7. Your rights (GDPR, CCPA, PDP Law)
Even though we collect very little personal data, the regulations that apply to international web services give you rights you can exercise:
GDPR (EU/UK residents)
- Right to access: ask us what personal data we hold about you
- Right to rectification: correct any inaccurate data
- Right to erasure: ask us to delete data we hold
- Right to data portability: receive a copy of your data in machine-readable form
- Right to object: opt out of analytics collection
- Right to lodge a complaint with your national Data Protection Authority
CCPA / CPRA (California residents)
- Right to know what personal information we collect and disclose
- Right to delete personal information we hold
- Right to opt out of "sale" or "sharing" of personal information (we don't sell or share, but the right exists)

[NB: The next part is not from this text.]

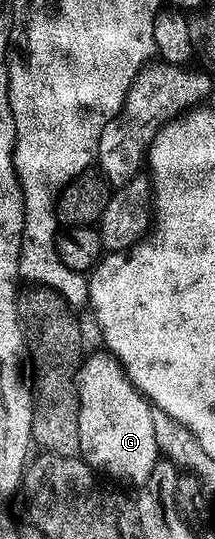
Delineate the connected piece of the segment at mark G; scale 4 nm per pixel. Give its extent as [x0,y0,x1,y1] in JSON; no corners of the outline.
[78,351,160,487]

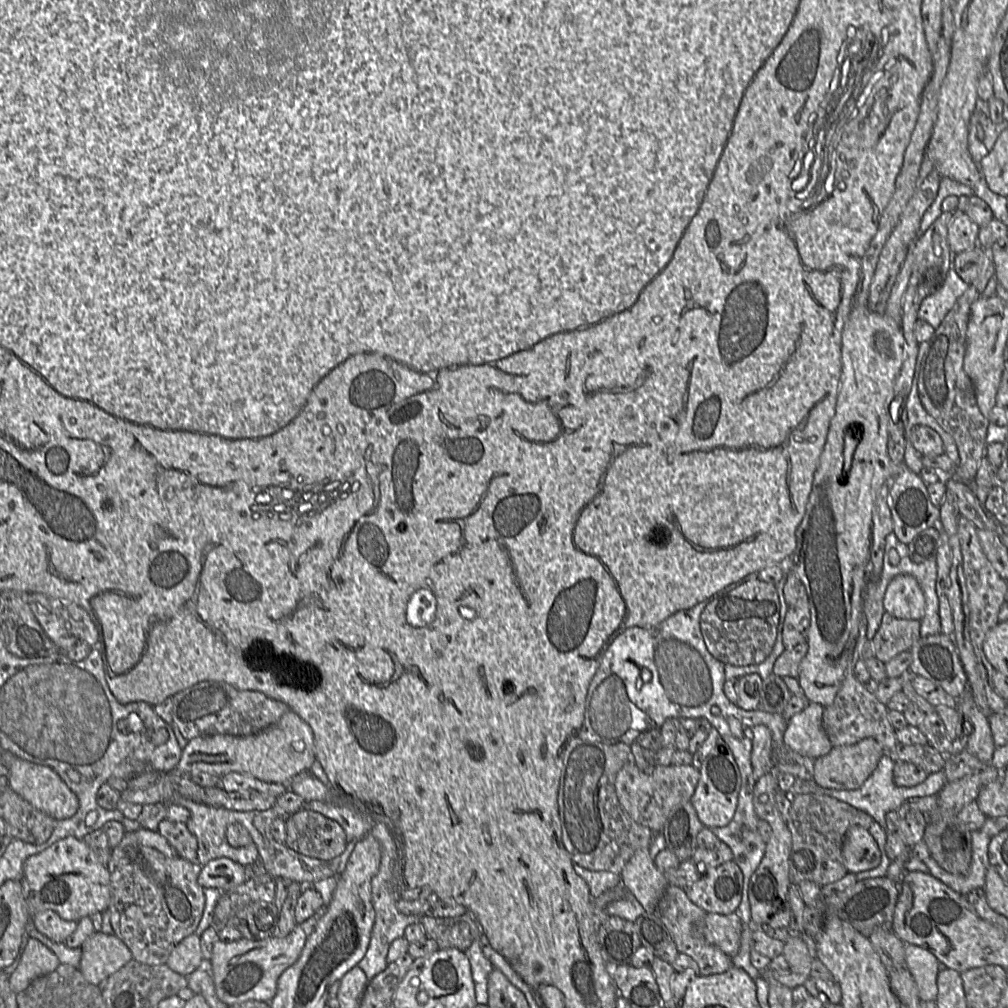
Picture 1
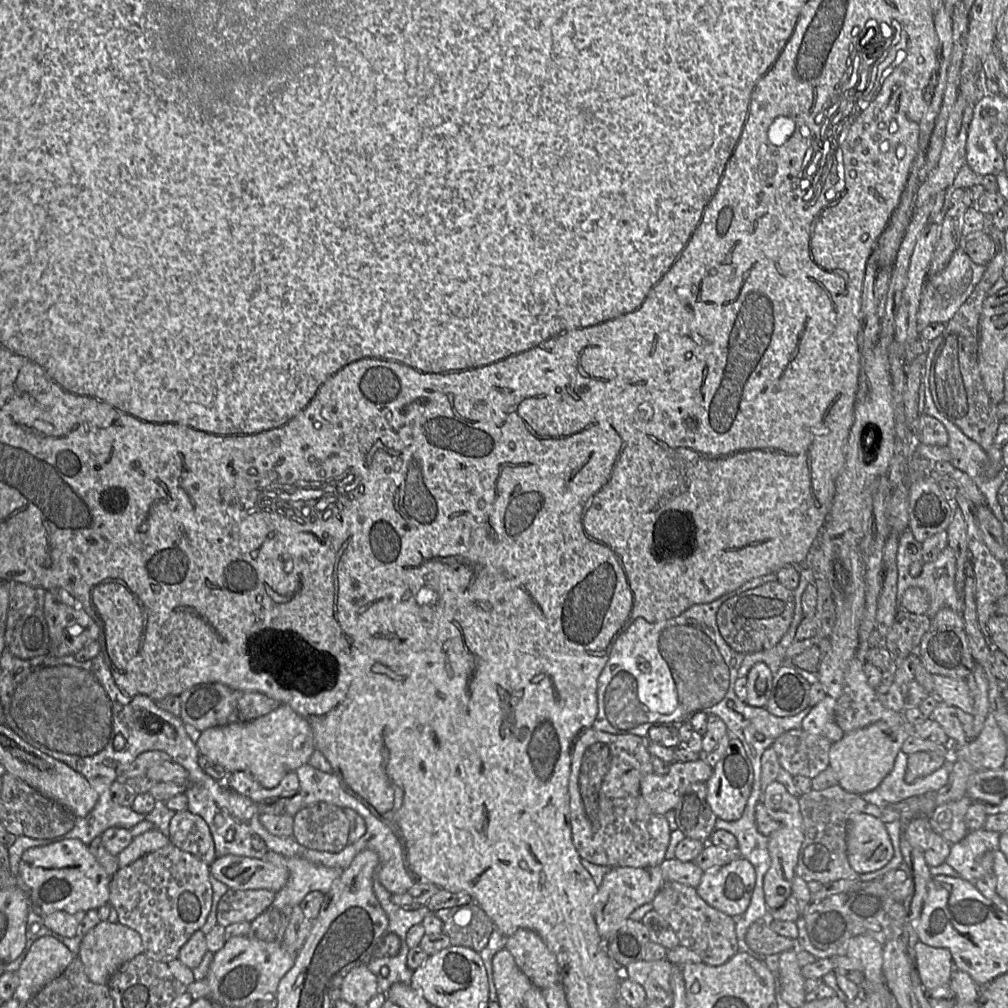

- Right to non-discrimination for exercising any of the above
Indonesian PDP Law (Law No. 27/2022)
- Right to be informed about processing of personal data
- Right to access, update, and correct personal data
- Right to delete or destroy personal data
- Right to withdraw consent
- Right to data portability
How to exercise these rights
Email privacy@imisspdf.com with a clear description of the request and verification that you are the data subject. We respond within the timelines required by your jurisdiction (typically 30 days under GDPR, 45 days under CCPA, 3 days under PDP Law for verification + 14 days for fulfillment).
In most cases, our answer will be "we don't hold any data about you that we could identify as yours" — but we'll confirm that explicitly.
8. Children
imisspdf is a tool for adults. We do not knowingly collect personal data from children under 13 (or 16 in some EU jurisdictions). If you believe a child has used our service and want their data removed, email privacy@imisspdf.com.
9. Changes to this policy
We may update this policy as we add features, integrations, or jurisdictions. Material changes will be announced via a notice on the homepage and an update to the "last updated" date at the top of this page. The policy version in force when you processed a file is the policy that applies to that interaction.
10. Contact
- General questions: support@imisspdf.com
- Privacy & data requests: privacy@imisspdf.com
- Legal & compliance: legal@imisspdf.com
One more time, for clarity: this page covers what we collect about visits to this website. Your file contents are processed entirely in your browser and we have no access to them at any point. That's the architectural promise, and it doesn't require you to trust our policy — it's verifiable in your browser's network tab.